Within the Ruin is Colour: making with twenty-eight chromatic encounter
Through twenty-eight encounters, this thesis explores site history differently; colour becomes a lens of site analysis that traces social, economic, and environmental accounts of materials, while challenging the familiarity of linear narratives and the perception of time and space. Traces of colour are stripped from written, verbal, and spiritual histories of industrial ruins. Extracting this spectrum of pigments creates material ambiguity where constructed divisions between what is human versus what is natural, what is contaminated versus what is pure, and what is waste versus what is of value are abolished to enrich our understanding of place. In doing so, this research helps to better understand the role of colour in the alienation of land, animates colour as a primary architectural element and begins a journey towards land reciprocity with damaged industrial landscapes. The core of this thesis lies in noticing colour. For a year, I catalogued a chromatic spectrum from foraged material in the ruin of Barber Paper Mill in Georgetown, Ontario. Red ochre in clay forms the earth that is carved into buildings. Yellow iron of fieldstones marks divisionary lines of settled territory. Green derived from chlorophyll allows the growth of black spruce delineating the paper industry of Canada. Blue patina of oxidized copper memorializes the development of hydro electricity and changing patterns of urbanism. Each hue is a unique story of entangled relationships between material agency and perception. Each story is a forensic exercise in noticing differently and liberating the ruin from abstracted obsolescence. Within the Ruin is Colour reveals entangled connection between the ruin’s physical matter, composition of the built environment, and resulting conditions of the land. These investigations contribute to the study of the perception of space—physical, phenomenological, cultural, and temporal. As encounters operate in the place between each of these individual spaces, focusing on the practice of making with colour explores the architect’s role in preservation and erasure. Colour, as a site of investigation, illuminates how colour exists in space and animates invisible, lost, and erased histories of the land.

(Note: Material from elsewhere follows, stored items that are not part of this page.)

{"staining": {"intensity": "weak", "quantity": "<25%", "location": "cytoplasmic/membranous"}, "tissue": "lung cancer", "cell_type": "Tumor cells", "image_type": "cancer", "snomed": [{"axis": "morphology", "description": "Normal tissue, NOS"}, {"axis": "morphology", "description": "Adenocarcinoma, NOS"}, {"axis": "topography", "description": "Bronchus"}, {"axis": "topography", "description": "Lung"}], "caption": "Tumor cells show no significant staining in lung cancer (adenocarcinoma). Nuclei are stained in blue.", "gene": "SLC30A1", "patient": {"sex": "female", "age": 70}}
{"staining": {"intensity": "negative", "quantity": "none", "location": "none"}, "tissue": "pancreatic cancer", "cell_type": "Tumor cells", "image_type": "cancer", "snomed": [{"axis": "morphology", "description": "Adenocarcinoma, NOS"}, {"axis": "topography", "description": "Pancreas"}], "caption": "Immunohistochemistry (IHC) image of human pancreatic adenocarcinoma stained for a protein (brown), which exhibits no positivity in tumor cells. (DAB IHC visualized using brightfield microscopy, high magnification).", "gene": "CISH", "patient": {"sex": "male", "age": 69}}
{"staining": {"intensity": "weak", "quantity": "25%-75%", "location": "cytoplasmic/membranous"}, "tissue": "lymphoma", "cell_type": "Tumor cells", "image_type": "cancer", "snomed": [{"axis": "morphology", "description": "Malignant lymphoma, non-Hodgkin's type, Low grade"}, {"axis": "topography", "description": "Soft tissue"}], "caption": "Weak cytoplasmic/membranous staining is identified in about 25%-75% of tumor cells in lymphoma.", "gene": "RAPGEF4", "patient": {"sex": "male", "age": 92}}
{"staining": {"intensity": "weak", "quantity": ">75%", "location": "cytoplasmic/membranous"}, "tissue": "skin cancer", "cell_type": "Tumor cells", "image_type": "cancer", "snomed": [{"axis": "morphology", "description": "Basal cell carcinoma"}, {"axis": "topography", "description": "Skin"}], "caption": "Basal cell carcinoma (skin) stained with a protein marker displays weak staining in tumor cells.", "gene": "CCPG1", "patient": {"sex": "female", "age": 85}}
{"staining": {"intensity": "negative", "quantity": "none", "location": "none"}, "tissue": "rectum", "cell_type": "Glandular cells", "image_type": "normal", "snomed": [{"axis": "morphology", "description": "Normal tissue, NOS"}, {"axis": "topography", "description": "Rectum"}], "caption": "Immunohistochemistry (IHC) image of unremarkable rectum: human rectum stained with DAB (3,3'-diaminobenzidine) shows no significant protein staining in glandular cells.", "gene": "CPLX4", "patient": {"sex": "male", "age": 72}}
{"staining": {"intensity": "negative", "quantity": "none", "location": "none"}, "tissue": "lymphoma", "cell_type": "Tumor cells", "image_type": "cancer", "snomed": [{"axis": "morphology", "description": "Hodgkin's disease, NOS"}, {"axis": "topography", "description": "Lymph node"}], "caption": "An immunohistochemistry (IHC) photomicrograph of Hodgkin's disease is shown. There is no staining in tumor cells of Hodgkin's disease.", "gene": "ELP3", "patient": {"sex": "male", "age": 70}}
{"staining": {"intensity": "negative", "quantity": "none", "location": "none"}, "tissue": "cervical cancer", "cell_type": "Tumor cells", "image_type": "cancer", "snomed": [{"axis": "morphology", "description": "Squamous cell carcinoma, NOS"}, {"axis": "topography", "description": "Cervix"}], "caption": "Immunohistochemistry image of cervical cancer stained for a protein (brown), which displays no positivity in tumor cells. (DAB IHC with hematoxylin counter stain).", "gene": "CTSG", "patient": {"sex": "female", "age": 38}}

The examining committee is as follows:
Co-supervisor: Anne Bordeleau
Reader: Rick Andrighetti
Internal-external committee member: Fiona Lim Tung
External committee member: Martin Hogue
Friday June 4, 2021, 10:00am, open defence.
Teams link available via the graduate student Learn page or by request.
The committee has been approved as authorized by the Graduate Studies Committee.
A copy of the thesis is available for perusal in ARC 2106A.